I heard an American soldier say: "We get rocks thrown at us by kids. You wanna turn around and shoot one of the little fuckers, but you know you can' t do that."
I heard the Pentagon spokesman say that the US did not count civilian casualties: "Our efforts focus on destroying the enemy's capabilities, so we never target civilians and have no reason to try to count such unintended deaths." I heard him say that, in any event, it would be impossible, because the Iraqi paramilitaries were fighting in civilian clothes, the military was using civilian human shields, and many of the civilian deaths were the result of Iraqi "unaimed anti-aircraft fire falling back to earth."
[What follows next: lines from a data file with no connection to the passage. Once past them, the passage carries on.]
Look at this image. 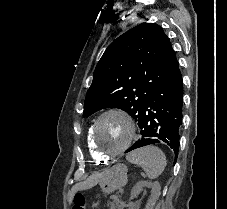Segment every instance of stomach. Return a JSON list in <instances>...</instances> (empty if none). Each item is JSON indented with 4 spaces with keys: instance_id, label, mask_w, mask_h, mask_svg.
<instances>
[{
    "instance_id": "obj_1",
    "label": "stomach",
    "mask_w": 227,
    "mask_h": 209,
    "mask_svg": "<svg viewBox=\"0 0 227 209\" xmlns=\"http://www.w3.org/2000/svg\"><path fill=\"white\" fill-rule=\"evenodd\" d=\"M127 168L123 164H117L104 171L101 175L100 186L103 192L110 194L127 184Z\"/></svg>"
}]
</instances>
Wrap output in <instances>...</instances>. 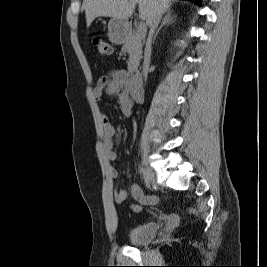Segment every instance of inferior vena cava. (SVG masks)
Segmentation results:
<instances>
[{
    "mask_svg": "<svg viewBox=\"0 0 267 267\" xmlns=\"http://www.w3.org/2000/svg\"><path fill=\"white\" fill-rule=\"evenodd\" d=\"M161 15H162L161 12H158L156 15H154L150 23V31L146 42V47L144 52V63H143V77L145 81L147 78L148 68L150 63L152 39L154 36V32L160 22Z\"/></svg>",
    "mask_w": 267,
    "mask_h": 267,
    "instance_id": "1",
    "label": "inferior vena cava"
}]
</instances>
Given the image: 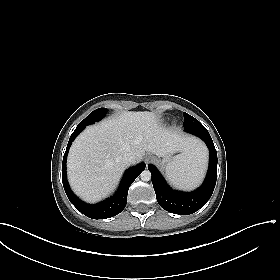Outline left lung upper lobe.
Wrapping results in <instances>:
<instances>
[{"label": "left lung upper lobe", "instance_id": "5c2ea615", "mask_svg": "<svg viewBox=\"0 0 280 280\" xmlns=\"http://www.w3.org/2000/svg\"><path fill=\"white\" fill-rule=\"evenodd\" d=\"M204 127L197 119L184 112V128L189 130L192 128Z\"/></svg>", "mask_w": 280, "mask_h": 280}]
</instances>
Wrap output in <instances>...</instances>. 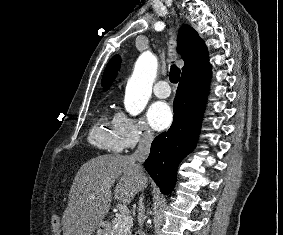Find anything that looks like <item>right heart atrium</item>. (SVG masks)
<instances>
[{"label":"right heart atrium","instance_id":"right-heart-atrium-1","mask_svg":"<svg viewBox=\"0 0 283 235\" xmlns=\"http://www.w3.org/2000/svg\"><path fill=\"white\" fill-rule=\"evenodd\" d=\"M116 122L123 137L124 148H132L138 144L150 143L154 135L149 126L143 120L134 119L119 112Z\"/></svg>","mask_w":283,"mask_h":235}]
</instances>
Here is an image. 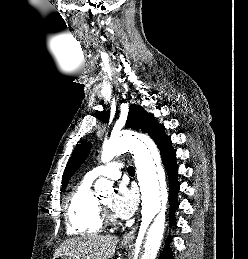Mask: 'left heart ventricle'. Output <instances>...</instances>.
<instances>
[{
  "label": "left heart ventricle",
  "instance_id": "1",
  "mask_svg": "<svg viewBox=\"0 0 248 259\" xmlns=\"http://www.w3.org/2000/svg\"><path fill=\"white\" fill-rule=\"evenodd\" d=\"M101 201H102L105 205H107L108 207H111V202H112L111 196H108V197H106V198H103V199H101Z\"/></svg>",
  "mask_w": 248,
  "mask_h": 259
}]
</instances>
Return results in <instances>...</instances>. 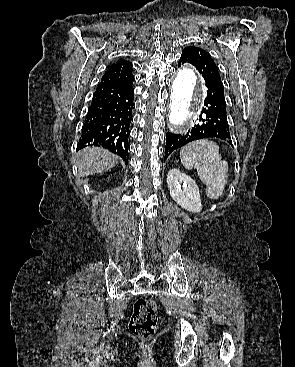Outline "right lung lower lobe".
<instances>
[{
	"label": "right lung lower lobe",
	"mask_w": 295,
	"mask_h": 367,
	"mask_svg": "<svg viewBox=\"0 0 295 367\" xmlns=\"http://www.w3.org/2000/svg\"><path fill=\"white\" fill-rule=\"evenodd\" d=\"M133 80L99 84L77 150L86 146H102L128 162V139L134 107Z\"/></svg>",
	"instance_id": "right-lung-lower-lobe-1"
}]
</instances>
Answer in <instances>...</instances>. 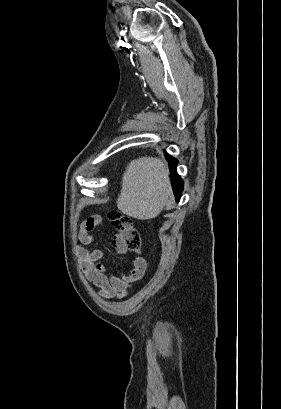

I heard an American soldier say: "The worst thing is to shoot one of them, then go help him," as regulations require. "Shit, I didn't help any of them. I wouldn't help the fuckers. There were some you let die. And there were some you doubletapped. Once you'd reached the objective, and once you'd shot them and you're moving through, anything there, you shoot again. You didn't want any prisoners of war."
I heard Anmar Uday, the doctor who had cared for Private Jessica Lynch, say; "We heard the helicopters. We were surprised. Why do this? There was no military. There were no soldiers in the hospitals. It was like a Hollywood film. They cried 'Go, go, go,' with guns and flares and the sound of explosions. They made a show-an action movie like Sylvester Stallone or Jackie Chan, with jumping and shouting, breaking down doors. All the time with cameras rolling."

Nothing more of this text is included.